I n Chapter 5, we discussed the concept of between-study heterogeneity, and why it is so important in meta-analyses. We also learned methods that allow us to identify which studies contribute to the observed heterogeneity as part of outlier and influence analyses. In these analyses, we approach our meta-analysis from a purely statistical standpoint. We “measure” considerable heterogeneity in our data, and therefore exclude studies with unfitting statistical properties (i.e. outlying and influential studies) to improve the robustness of our model.
This approach can be seen as a post hoc procedure. Outlier and influence analyses are performed after seeing the data, and often because of the results we found. Also, they do not pay attention to anything else than the data itself. An influence analysis method may tell us that some study does not properly follow the expectations of our model, but not why this is the case. It might be because this study used just a slightly different research method or treatment. Yet, we are not able to know this based on the study’s influence alone.
Imagine that you perform a meta-analysis investigating the effectiveness of a medical treatment. You find out that, overall, the treatment has no effect. However, there are three studies in which a considerable treatment effect was found. It may be possible to detect these studies in influence analyses, but this will not tell you why they are influential. It could be that all three studies used a treatment which varied slightly from the one used in all the other studies, and that this little detail had a profound impact on the treatment’s effectiveness. This would be a groundbreaking discovery. However, it is one which cannot be made using outlier and influence analyses alone.
This makes it clear that we need a different approach, one that allows us to identify why a specific heterogeneity pattern can be found in our data. Subgroup analyses, also known as moderator analyses, are one way to do this. They allow us to test specific hypotheses, describing why some type of study produces lower or higher effects than another.
As we learned in Chapter 1.4.2, subgroup tests should be defined a priori. Before we begin with our meta-analysis, we should define different study characteristics which may influence the observed effect size, and code each study accordingly. There are countless reasons why effect sizes may differ, but we should restrict ourselves to the ones that matter in the context of our analysis.
We can, for example, examine if some type of medication yields higher effects than another one. Or we might compare studies in which the follow-up period was rather short to studies in which it was long. We can also examine if observed effects vary depending on the cultural region in which a study was conducted. As a meta-analyst, it helps to have some subject-specific expertise, because this allows to find questions that are actually relevant to other scientists or practitioners in the field.

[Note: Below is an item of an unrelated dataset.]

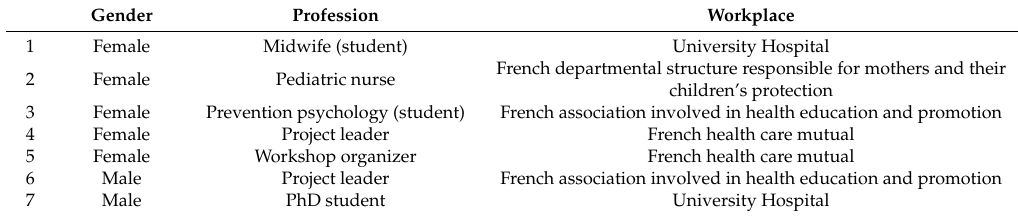
Table A2. Characteristics of the focus group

The idea behind subgroup analyses is that meta-analysis is not only about calculating an average effect size, but that it can also be a tool to investigate variation in our evidence. In subgroup analyses, we see heterogeneity not merely as a nuisance, but as interesting variation which may or may not be explainable by a scientific hypothesis. In the best case, this can further our understanding of the world around us, or at least produce practical insights that guide future decision-making.
In this chapter, we will describe the statistical model behind subgroup analyses, and how we can conduct one directly in R.